Jason Aldean is getting used to the view from the top. His last album "My Kinda Party" spawned 5 Top 10 singles and has charted for almost 2 years. Driven by rocking country coupled with rap and a power ballad, that album seemed to rise to the top of the charts organically. With his fifth release, "Night Train," he seems to be taking dead aim at the summit.
Aldean is at his best as a studly outlaw, but the majority of the material on "Night Train" is clichéd and watered down. Song themes are universally relatable and very basic, ranging from the virtues of hard work to the role of females in keeping men on track.
Noticeably lacking is the use of traditional country instrumentation, although there is some nice heavy guitar work on Take A Little Ride and impressive wah wah pedal on Staring at the Sun.

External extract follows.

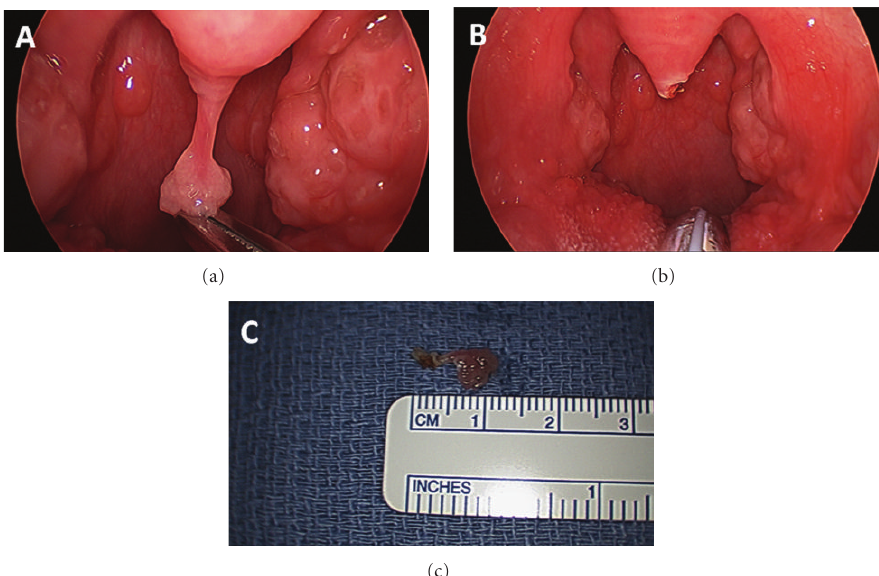
Figure 1: (a) Telescopic view of the pharynx reveals a pedunculated lesion emanating from the tip of the uvula. (b) Telescopic view of the pharynx after excision of the uvular lesion. (c) The squamous papilloma removed from the oral cavity.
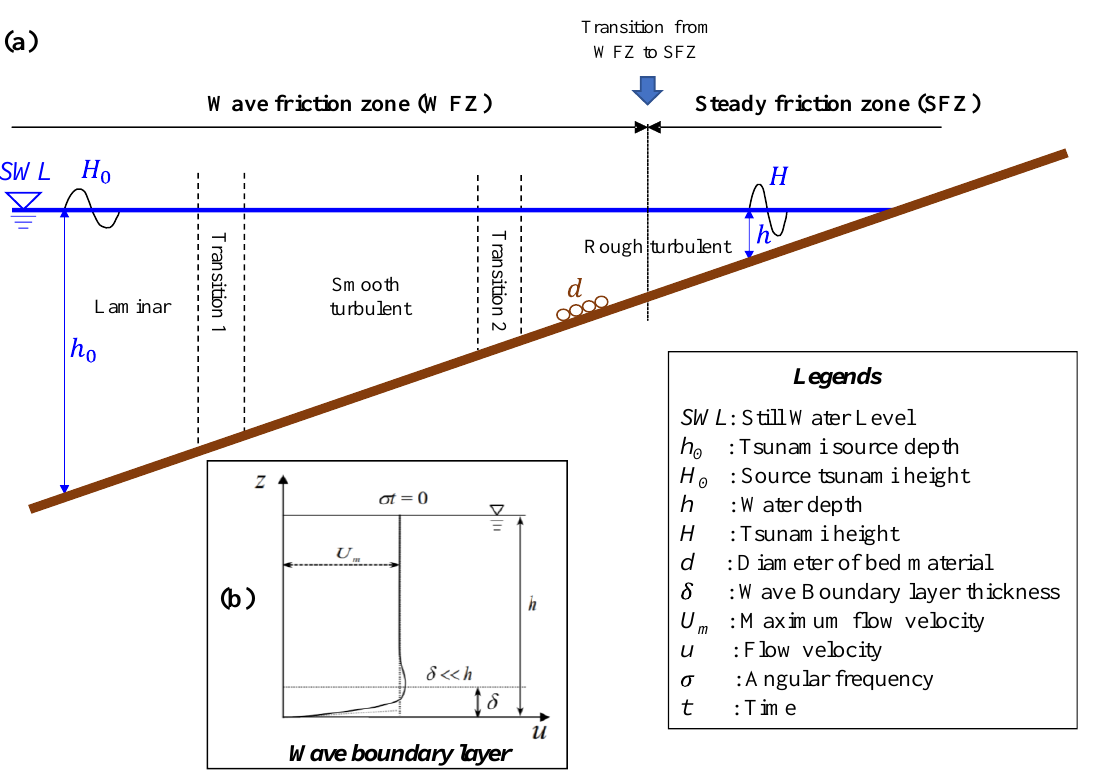
Figure 1a: (1) transition of flow regime in a wave boundary layer (Figure 1b) [21,22], and (2) transition from wave friction zone (WFZ) to steady friction zone (SFZ) [20,23]. In this study, the wave boundary layer thickness is defined based on Jensen et al. [4] as illustrated in Figure 1b.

The infectious rap of Dirt Road Anthem is resurrected on 1994, which is equally catchy. Aldean was worried that the song might alienate his younger fan base because of its Joe Diffie references. He said, "There may be some younger fans that have to do some research and figure out who Joe Diffie is." The demographic in question will likely not have a problem recognizing the virtual clone of Bon Jovi's
Dead or Alive in the form of Wheels Rollin' here.
Aldean takes a much needed chance on the album's highlight, Black Tears, a stripper ballad where drugs and mama's disapproval are openly referenced.
While the album's simple themes attempt to keep it country, it is a far cry from the excellence of the more traditional sound of "My Kinda Party."